=== EXTRACTED MATERIAL ===

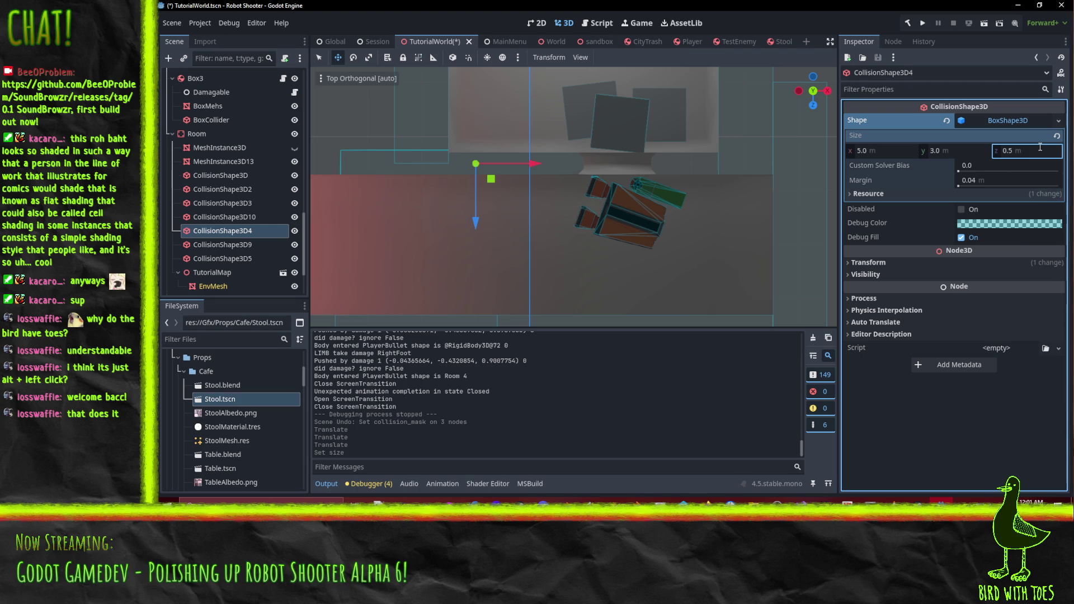
left_click_drag(659, 199, 580, 228)
left_click_drag(484, 188, 454, 181)
scroll(534, 176, "down", 2)
scroll(625, 200, "down", 3)
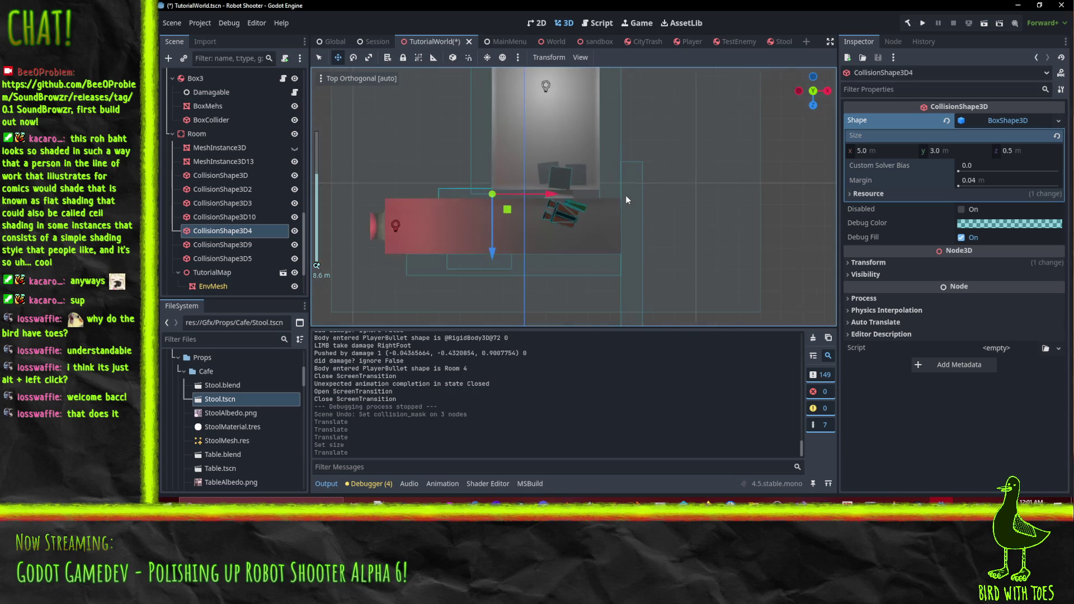
right_click(210, 231)
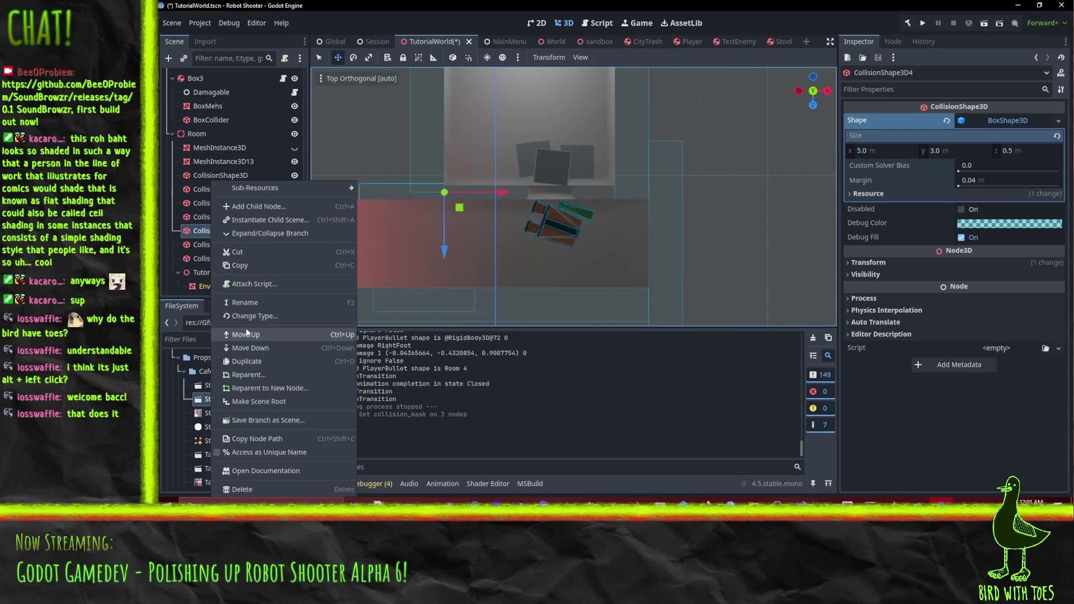
Duplicate CollisionShape3D4 into CollisionShape3D6 and slide the copy along X.
left_click(268, 351)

===

> ACTIVITY
Without including any pictures, copy every line above exactly.

> TASK SOLUTION
left_click_drag(659, 199, 580, 228)
left_click_drag(484, 188, 454, 181)
scroll(534, 176, "down", 2)
scroll(625, 200, "down", 3)
right_click(210, 231)
Duplicate CollisionShape3D4 into CollisionShape3D6 and slide the copy along X.
left_click(268, 351)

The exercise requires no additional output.